# Worthwhile upgrade



## RCCinNC

From the website, the VSC Tools fence has always impressed me. I really don't need to "upgrade" my fence system, but if I did, I'd give them a serious look. What I really like is how they provide offset and adjustable t-squares for differing applications, and provide their proprietary aluminum extrusions separately, so you can custom design your fence for your needs.


----------



## ssnvet

We build quite often with extruded AL t-track at work and I'm always impressed how dead straight it is.
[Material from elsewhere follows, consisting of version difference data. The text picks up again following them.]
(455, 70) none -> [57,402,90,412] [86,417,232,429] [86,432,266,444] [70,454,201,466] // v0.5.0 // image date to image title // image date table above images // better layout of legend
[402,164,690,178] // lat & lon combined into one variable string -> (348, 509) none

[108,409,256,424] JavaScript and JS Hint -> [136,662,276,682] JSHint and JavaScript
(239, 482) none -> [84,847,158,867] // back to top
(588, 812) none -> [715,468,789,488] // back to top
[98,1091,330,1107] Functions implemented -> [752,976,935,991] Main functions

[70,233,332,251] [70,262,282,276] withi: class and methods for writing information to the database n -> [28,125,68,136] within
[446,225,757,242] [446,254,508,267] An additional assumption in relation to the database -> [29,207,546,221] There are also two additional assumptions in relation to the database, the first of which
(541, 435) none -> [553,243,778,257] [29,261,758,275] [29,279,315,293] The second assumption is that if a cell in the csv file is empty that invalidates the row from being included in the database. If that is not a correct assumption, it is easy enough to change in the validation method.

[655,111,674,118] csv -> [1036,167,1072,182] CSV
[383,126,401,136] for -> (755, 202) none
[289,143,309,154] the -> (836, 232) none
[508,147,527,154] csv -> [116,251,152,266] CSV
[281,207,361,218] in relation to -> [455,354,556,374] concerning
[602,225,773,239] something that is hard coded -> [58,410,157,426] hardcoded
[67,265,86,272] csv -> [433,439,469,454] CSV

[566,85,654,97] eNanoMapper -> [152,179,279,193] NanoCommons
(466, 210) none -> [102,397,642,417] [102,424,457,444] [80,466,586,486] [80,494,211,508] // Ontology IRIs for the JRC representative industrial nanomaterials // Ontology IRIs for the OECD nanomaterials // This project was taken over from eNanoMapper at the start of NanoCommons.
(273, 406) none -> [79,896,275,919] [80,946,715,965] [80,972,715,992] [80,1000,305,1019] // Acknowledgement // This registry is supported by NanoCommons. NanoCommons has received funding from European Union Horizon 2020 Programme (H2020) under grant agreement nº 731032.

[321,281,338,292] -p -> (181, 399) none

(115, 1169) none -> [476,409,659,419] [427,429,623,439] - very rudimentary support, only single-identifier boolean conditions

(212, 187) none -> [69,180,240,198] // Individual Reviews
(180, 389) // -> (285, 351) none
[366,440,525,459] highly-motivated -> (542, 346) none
Having all of those tracks sure opens up a lot of possibilities for feather boards and such.


----------



## jonah

I was in the same situation as you, except the saw I bought had a fence but no rails. I ended up selling the Biesemeyer fence and using the money to pay for the VSCT fence. I found a set of PM rails at a local dealer and went with those.


----------



## NormG

Looks pretty well made and thought out


----------



## myrick

I share your enthusiasm! I also purchased the VSC Tools fence. Years ago I purchased a Mulecab fence, and although it was a vast improvement over my old Unisaw fence, it still moved some if push against, and for the most accurate cuts, I would have to clamp the far end of the fence. The VSC fence is rock solid, and the rail were not hard to build. And I am always mildly surprised how accurate the rail ruler is when I check the fence to blade measurement, (I keep checking!).This is the fence I'll go to my grave with!


----------